## WHAT NEEDS TO BE DONE
Repeat word for word everything in the passage about the Iraq report from "I refer McNett" down to "March 16, 2004.".

## SOURCE PASSAGE
I refer McNett and anyone else who is laboring under that misconception to read "Iraq On The Record: The Bush Administration's Public Statements On Iraq," prepared by the U.S. House of Representatives Committee on Government Reform -- Minority Staff Special Investigations Division, March 16, 2004.
This 36-page report goes into great detail about outright false and deceptive public statements by Bush (55 misleading statements), Vice President Dick Cheney (51), former Secretary of State Colin Powell (50), former National Security Adviser Condoleezza Rice (29) and Secretary of Defense Donald Rumsfeld (52) on the subject. These 237 misleading statements were made in a variety of forums (53 interviews, 40 speeches, 26 news conferences and briefings, four written statements and articles and two appearances before Congress) beginning at least a year before the war began, and their frequency peaked at key decision-making points.
Here are a few excerpts:
In October 2002, the State Department's Bureau of Intelligence and Research concluded in the National Intelligence Estimate that "the activities we have detected do not, however, add up to a compelling case that Iraq is currently pursuing what INR would consider to be an integrated and comprehensive approach to acquire nuclear weapons." INR added: "Lacking persuasive evidence that Baghdad has launched a coherent effort to reconstitute its nuclear weapons program, INR is unwilling to speculate that such an effort began soon after the departure of UN inspectors." The INR position was similar to the conclusions of the International Atomic Energy Agency, which concluded (in March 2003) that there was "no indication of resumed nuclear activities ... nor any indication of nuclear-related prohibited activities."

## DATA LISTING
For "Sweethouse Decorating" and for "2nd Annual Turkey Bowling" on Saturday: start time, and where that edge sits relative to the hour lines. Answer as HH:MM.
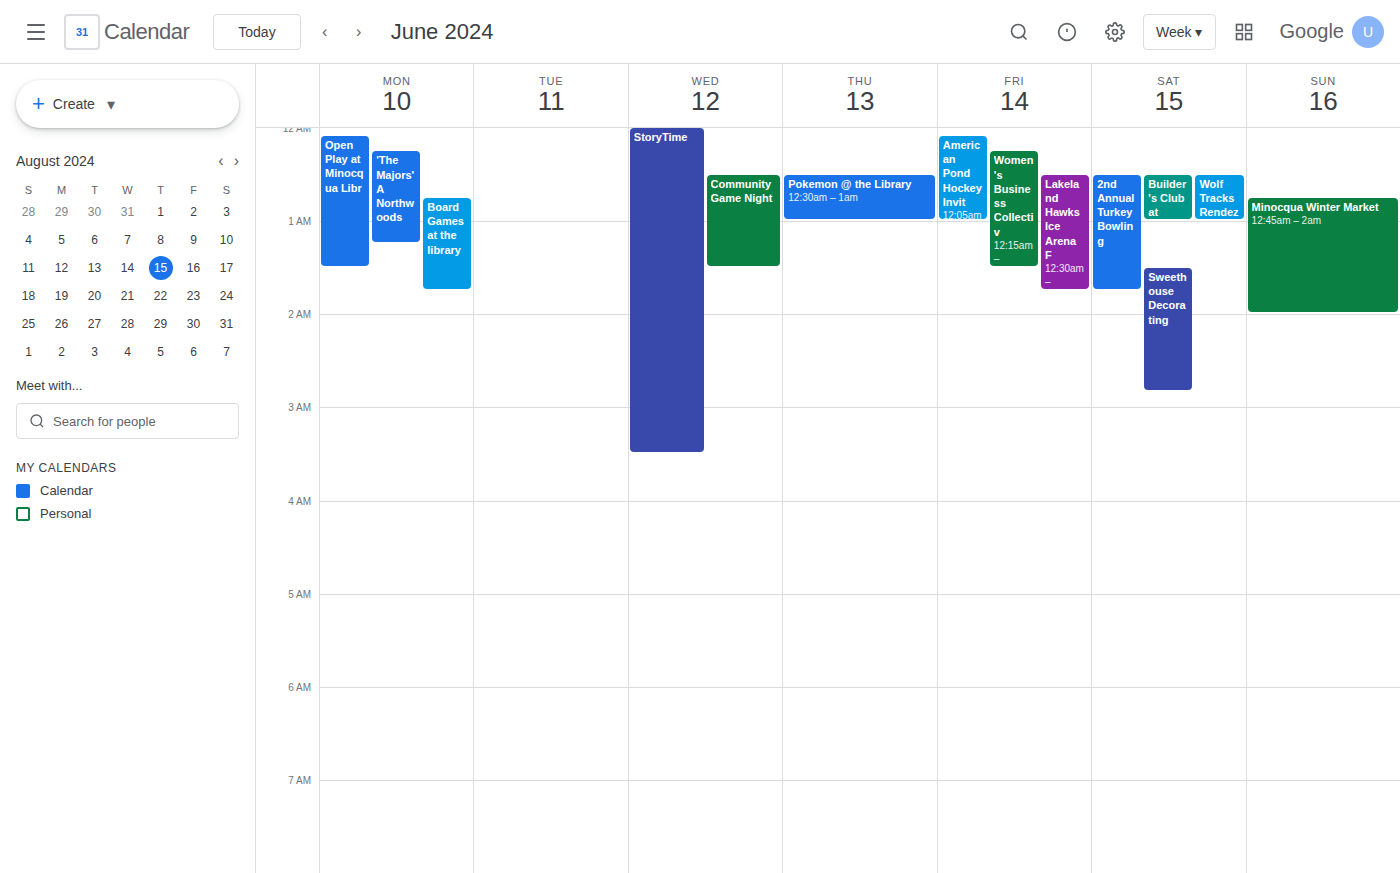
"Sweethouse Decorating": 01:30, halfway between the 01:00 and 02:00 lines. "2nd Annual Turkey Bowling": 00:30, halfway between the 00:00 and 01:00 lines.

---

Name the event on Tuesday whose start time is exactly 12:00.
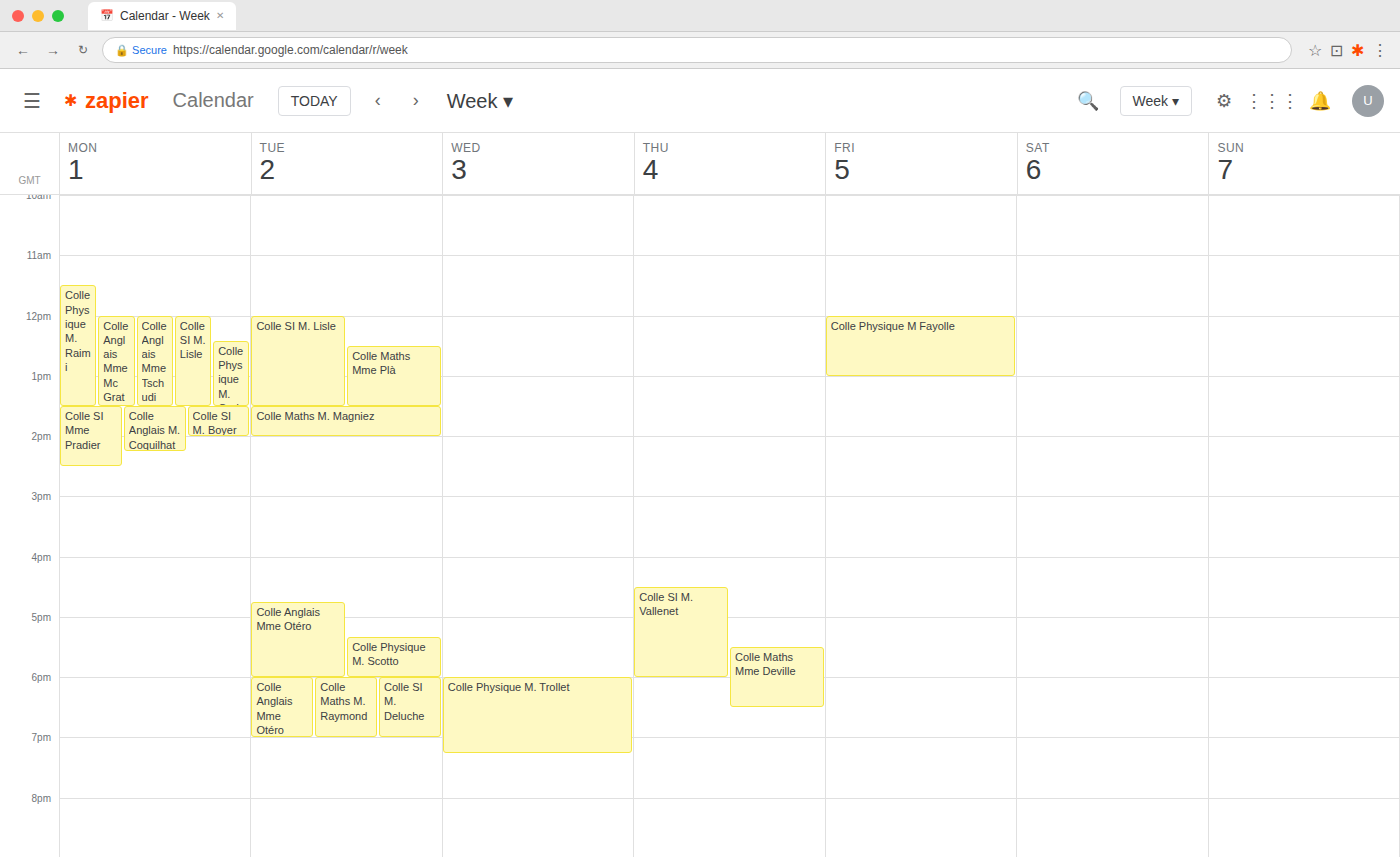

## ANSWER TO THE PROBLEM
I refer McNett and anyone else who is laboring under that misconception to read "Iraq On The Record: The Bush Administration's Public Statements On Iraq," prepared by the U.S. House of Representatives Committee on Government Reform -- Minority Staff Special Investigations Division, March 16, 2004.